### Work order A
Decide whether each statement agrees with the Chef forum thread, answering yes or no and quoting the words of the thread that decide it: (i) Knife keeps its own record of nodes. (ii) The apt cookbook for Ubuntu updates the package list without running the upgrade. (iii) Chef directly upgrades Ubuntu Maverick to Natty.
### Work order B
From the Chef forum thread, extract the passage from "Or you can create" to "pound nails alone.", copying it word for word.

### Exercise text
____

You can see (if you've never looked) what the bootstrap templates look
like here: custom natty bootstrap template for chef · GitHub

The biggest thing is how do you want to get your validation.pem onto
the server? S3 private bucket or bake it into the AMI. You'll need
some "custom" logic for parsing the run_list out of userdata as well.
All first-boot.json needs is this:

{"run_list":["role[tracker]"]}

On Jul 18, 2011 6:32 AM, "Oliver Beattie" oliver@luckyvoice.com wrote:

  • As I originally mentioned, what is the procedure for managing these
    servers? Would I just be able to run commands via knife to all my servers?
    How does it keep track of nodes joining (or more importantly leaving) my
    "cluster"?

Knife uses the Chef server API to talk to the server. Since all nodes
register with the server (both a node object for the data and a client
object for authentication) knife node list produces a list of all nodes
registered with the server. Knife doesn't know about nodes itself. When you
use knife to create a new system, via ec2 server create or bootstrap, the
node still registers itself with the chef server, not knife.

  • Another (somewhat unrelated question) I had is how does Chef manage OS
    upgrades? Does it manage them at all? For instance, how would I say "go run
    aptitude upgrade on all my production servers"?

knife ssh name:* "sudo aptitude upgrade -y"

Or you can create a cookbook to do this if you trust upstream to produce
non-breaking changes.

Chef itself doesn't manage OS upgrades, but it certainly can.Remember that
Chef is a tool designed to help you automate your systems. A hammer doesn't
pound nails alone.

Bryan

Hi,
Please forgive me for directing you to my own blog but here is my post
on how I did it [1] (which Opscode kindly link to). This method
(provided to me on this list) uses Ubuntu's cloud-init to bootstrap
Chef onto the image and then gets Chef to do the rest.

Re: OS upgrades. If you mean package upgrades then write a cookbook
that does it. There is an apt cookbook for ubuntu that updates the
package list but doesn't run the upgrade for you.

If you want to actually upgrade the OS (i.e. Ubuntu Maverick to Natty)
then Chef doesn't do this directly. In EC2 these images are pre-baked
so, with Chef, instead of starting with the Maverick image you start
with the Natty image. Chef will then install everything else you need
and you just need to test to make sure it worked..

____

### Stored data

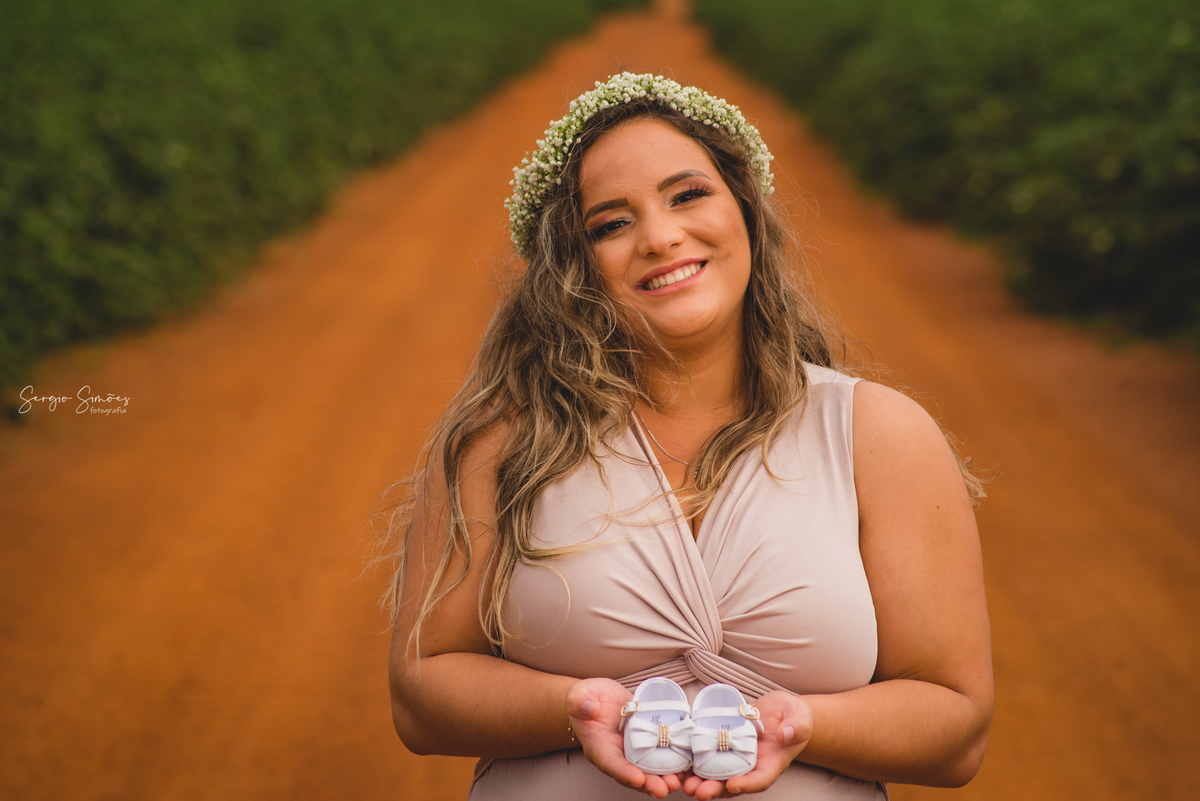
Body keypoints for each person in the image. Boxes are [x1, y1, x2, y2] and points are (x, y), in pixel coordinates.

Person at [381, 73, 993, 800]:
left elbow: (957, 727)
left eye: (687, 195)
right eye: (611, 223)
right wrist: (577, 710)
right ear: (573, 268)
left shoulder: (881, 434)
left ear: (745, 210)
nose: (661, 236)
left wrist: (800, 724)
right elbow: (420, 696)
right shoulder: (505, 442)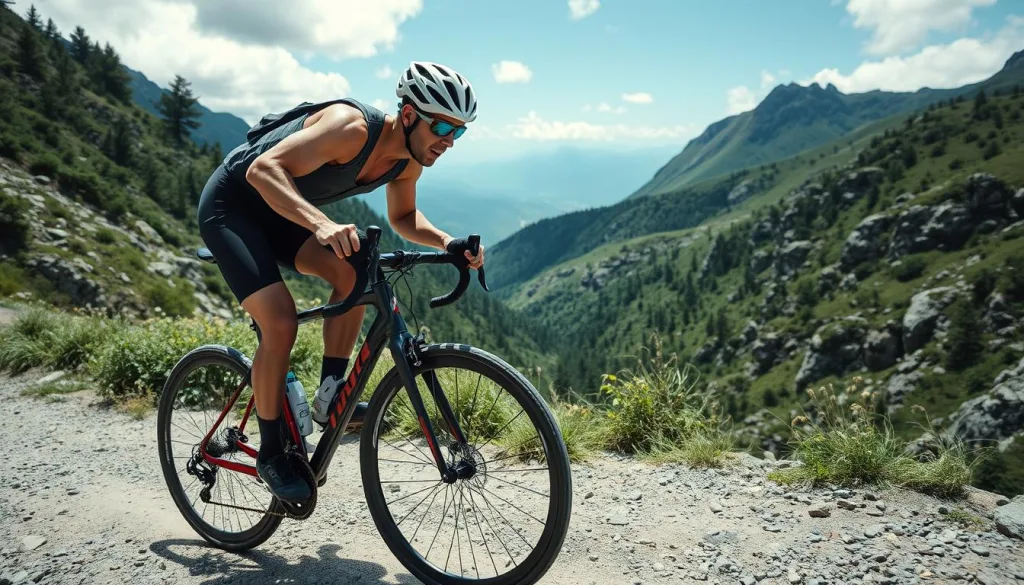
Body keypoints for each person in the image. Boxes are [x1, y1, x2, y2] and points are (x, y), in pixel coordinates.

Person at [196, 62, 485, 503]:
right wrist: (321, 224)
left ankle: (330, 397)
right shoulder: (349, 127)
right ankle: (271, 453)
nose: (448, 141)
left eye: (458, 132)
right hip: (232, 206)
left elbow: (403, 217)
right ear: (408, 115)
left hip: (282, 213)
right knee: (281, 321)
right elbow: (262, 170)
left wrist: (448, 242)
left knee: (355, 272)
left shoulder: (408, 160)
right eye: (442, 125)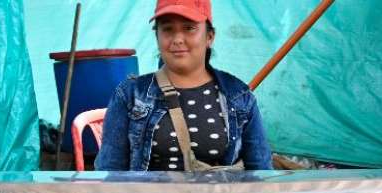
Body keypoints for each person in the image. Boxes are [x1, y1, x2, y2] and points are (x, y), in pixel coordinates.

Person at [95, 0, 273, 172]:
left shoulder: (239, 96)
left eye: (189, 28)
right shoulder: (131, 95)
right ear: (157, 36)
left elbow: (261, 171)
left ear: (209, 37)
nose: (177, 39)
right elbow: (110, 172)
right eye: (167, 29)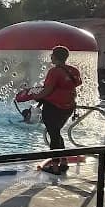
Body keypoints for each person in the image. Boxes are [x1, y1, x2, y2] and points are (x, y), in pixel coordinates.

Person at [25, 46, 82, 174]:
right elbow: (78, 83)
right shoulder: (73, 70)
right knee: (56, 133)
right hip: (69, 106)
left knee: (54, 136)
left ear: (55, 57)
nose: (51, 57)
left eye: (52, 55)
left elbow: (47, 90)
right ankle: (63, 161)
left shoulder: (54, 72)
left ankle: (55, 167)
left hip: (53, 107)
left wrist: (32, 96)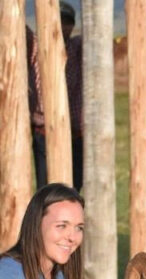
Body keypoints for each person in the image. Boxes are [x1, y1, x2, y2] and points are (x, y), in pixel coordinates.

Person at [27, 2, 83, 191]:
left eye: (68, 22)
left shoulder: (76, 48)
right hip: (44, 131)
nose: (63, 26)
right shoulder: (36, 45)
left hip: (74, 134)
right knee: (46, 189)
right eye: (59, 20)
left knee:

____

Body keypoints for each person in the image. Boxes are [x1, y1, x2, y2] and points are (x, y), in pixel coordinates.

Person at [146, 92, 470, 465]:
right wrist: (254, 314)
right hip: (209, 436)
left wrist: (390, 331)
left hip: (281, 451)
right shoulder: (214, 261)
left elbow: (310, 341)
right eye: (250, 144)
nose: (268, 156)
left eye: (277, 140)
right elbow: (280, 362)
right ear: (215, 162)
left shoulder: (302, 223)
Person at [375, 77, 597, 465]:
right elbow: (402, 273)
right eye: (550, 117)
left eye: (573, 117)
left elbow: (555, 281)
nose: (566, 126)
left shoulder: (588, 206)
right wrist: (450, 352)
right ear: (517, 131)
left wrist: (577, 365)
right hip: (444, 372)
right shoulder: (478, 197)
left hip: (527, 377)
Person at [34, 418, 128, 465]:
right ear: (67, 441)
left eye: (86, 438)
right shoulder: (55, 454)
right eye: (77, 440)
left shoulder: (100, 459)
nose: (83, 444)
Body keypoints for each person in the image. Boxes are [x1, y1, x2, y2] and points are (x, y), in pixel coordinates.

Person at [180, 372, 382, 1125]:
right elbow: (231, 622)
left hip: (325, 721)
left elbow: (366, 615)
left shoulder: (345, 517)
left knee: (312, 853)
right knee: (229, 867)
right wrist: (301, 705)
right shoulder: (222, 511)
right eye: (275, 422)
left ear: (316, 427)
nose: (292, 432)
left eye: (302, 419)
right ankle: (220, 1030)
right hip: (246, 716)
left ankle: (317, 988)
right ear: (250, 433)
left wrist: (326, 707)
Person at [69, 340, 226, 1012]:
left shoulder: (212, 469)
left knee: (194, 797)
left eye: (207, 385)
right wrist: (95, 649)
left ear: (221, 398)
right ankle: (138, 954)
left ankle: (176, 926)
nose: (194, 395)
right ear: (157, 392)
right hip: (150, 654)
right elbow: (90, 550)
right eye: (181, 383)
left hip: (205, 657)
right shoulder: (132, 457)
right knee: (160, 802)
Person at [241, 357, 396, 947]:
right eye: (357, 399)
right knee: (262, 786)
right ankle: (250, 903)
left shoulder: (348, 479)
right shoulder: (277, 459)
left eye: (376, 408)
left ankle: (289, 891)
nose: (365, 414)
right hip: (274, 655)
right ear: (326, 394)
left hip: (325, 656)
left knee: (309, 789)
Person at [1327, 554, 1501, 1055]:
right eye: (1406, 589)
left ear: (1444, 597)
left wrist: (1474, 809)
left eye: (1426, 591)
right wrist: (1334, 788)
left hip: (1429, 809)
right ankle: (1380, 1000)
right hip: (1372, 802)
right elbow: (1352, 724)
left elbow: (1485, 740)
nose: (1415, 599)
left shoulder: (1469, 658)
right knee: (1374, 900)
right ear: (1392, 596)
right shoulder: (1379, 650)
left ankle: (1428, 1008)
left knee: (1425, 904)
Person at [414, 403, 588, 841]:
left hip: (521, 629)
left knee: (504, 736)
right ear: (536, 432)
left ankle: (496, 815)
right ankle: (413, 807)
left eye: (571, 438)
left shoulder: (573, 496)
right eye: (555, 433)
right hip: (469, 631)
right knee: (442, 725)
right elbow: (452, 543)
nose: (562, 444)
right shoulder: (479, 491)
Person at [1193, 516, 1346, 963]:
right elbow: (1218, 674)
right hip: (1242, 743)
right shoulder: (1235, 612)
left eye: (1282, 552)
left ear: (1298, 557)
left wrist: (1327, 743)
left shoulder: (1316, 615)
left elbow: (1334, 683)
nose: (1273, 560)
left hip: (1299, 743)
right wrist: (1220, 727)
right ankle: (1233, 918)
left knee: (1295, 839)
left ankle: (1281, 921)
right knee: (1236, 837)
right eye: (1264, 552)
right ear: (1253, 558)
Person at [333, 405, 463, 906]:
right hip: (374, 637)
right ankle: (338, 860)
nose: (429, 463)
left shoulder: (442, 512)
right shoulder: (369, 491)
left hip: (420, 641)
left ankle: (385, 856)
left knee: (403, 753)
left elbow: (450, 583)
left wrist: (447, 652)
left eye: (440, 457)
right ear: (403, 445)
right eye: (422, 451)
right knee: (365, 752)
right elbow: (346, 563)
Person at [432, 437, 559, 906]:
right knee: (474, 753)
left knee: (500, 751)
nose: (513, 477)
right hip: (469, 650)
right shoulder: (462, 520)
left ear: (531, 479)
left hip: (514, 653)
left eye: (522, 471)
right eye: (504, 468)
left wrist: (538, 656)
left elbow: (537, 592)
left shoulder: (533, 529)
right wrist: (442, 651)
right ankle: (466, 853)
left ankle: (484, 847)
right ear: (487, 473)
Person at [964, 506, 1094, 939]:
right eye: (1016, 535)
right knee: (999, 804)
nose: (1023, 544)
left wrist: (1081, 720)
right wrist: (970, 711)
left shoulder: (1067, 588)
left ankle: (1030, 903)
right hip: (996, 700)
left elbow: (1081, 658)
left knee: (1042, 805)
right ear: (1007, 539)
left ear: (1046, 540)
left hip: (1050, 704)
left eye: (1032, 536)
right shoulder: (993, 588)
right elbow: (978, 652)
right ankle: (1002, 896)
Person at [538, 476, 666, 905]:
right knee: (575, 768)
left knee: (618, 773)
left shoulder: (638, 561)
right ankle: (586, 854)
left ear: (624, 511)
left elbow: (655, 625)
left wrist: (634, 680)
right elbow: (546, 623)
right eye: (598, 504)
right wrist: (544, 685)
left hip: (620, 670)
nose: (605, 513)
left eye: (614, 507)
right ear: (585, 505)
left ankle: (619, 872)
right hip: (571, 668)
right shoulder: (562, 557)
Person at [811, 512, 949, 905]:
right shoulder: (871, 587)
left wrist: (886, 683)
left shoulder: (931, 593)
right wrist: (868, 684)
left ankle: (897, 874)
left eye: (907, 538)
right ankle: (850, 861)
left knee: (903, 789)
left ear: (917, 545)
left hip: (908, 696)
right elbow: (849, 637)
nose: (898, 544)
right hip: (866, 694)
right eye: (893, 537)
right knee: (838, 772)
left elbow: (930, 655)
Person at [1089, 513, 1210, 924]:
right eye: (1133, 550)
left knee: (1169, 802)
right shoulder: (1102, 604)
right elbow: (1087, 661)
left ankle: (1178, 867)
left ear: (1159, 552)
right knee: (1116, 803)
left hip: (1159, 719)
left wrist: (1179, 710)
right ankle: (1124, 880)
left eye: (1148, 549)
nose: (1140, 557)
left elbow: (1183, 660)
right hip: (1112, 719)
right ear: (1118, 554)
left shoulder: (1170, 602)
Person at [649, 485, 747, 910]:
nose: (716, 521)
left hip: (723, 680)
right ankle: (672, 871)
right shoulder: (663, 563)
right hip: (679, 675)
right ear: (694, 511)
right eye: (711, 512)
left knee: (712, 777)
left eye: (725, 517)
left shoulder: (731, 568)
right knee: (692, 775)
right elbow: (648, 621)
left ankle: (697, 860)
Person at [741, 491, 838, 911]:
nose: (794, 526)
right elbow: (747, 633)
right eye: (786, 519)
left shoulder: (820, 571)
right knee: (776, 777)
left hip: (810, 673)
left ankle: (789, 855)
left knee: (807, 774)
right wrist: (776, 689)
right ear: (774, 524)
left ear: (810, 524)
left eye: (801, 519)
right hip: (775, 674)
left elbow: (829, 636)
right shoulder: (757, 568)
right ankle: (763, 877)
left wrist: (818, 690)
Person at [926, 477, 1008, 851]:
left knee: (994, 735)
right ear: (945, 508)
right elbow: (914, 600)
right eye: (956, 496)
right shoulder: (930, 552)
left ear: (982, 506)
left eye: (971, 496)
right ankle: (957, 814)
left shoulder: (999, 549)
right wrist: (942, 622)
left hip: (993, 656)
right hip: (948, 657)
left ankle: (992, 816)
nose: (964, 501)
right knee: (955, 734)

____

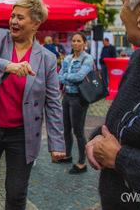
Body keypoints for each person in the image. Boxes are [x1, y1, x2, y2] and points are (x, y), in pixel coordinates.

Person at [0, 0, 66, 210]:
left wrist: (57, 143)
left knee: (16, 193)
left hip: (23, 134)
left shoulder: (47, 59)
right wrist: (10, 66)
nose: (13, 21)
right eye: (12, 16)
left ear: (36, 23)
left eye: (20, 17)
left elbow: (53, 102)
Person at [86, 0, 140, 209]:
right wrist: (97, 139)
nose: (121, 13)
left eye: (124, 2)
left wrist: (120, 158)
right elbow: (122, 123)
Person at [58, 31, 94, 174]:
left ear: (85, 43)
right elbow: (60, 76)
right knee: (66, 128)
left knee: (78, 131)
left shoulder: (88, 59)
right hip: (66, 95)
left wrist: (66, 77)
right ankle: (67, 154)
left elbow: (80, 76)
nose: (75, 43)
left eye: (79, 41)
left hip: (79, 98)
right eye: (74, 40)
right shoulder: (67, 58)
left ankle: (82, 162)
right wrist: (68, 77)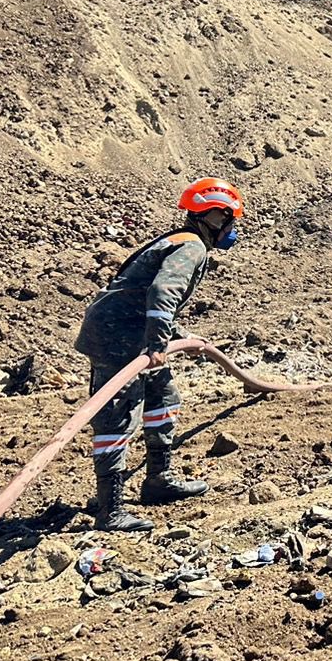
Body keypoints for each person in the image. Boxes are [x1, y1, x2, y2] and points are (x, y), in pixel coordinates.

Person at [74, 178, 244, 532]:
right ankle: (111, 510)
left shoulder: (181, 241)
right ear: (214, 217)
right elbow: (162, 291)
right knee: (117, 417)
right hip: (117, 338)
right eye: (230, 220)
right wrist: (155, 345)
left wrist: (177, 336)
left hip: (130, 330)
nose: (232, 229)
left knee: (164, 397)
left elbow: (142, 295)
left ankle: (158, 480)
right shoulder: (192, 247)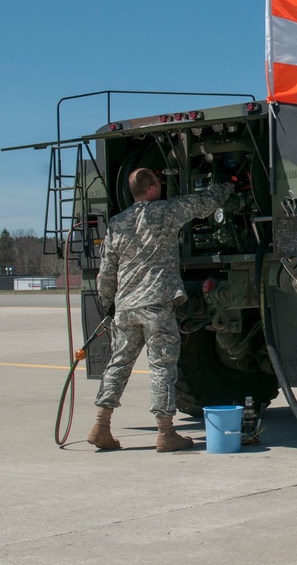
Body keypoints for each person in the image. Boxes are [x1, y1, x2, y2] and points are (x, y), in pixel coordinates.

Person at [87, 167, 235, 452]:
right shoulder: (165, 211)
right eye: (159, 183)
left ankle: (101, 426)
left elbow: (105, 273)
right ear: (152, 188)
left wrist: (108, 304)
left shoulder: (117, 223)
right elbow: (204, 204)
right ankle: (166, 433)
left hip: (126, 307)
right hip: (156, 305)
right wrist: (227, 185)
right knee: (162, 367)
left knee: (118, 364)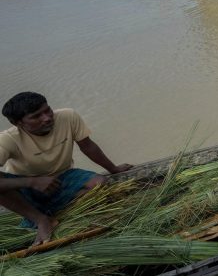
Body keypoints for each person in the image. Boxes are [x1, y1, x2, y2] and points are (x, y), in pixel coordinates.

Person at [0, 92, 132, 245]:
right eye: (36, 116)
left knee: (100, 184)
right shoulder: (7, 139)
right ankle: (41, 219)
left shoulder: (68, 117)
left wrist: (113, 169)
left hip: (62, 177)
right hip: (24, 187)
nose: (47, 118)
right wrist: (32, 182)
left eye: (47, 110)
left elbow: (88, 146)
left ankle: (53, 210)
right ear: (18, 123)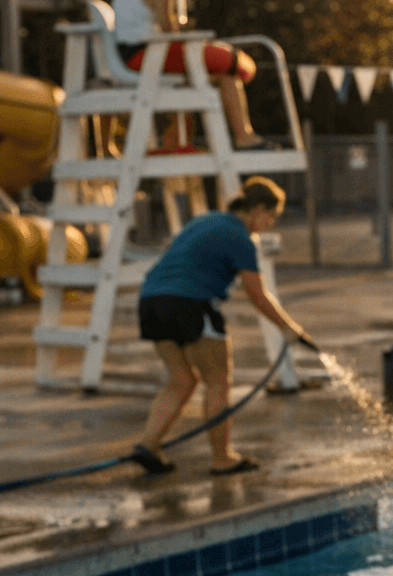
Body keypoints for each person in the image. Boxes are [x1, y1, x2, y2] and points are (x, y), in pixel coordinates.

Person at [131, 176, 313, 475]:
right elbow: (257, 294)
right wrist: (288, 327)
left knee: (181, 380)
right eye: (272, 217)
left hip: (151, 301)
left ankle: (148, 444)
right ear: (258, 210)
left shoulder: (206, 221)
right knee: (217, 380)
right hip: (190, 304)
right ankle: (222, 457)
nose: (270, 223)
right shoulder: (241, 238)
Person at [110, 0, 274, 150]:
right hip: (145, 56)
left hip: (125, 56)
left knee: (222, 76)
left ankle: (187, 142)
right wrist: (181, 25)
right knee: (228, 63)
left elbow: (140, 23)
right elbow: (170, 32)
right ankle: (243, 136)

____

### Answer area A
(i) No: "Knife doesn't know about nodes itself."
(ii) Yes: "There is an apt cookbook for ubuntu that updates the package list but doesn't run the upgrade for you."
(iii) No: "then Chef doesn't do this directly."

### Answer area B
Or you can create a cookbook to do this if you trust upstream to produce
non-breaking changes.

Chef itself doesn't manage OS upgrades, but it certainly can.Remember that
Chef is a tool designed to help you automate your systems. A hammer doesn't
pound nails alone.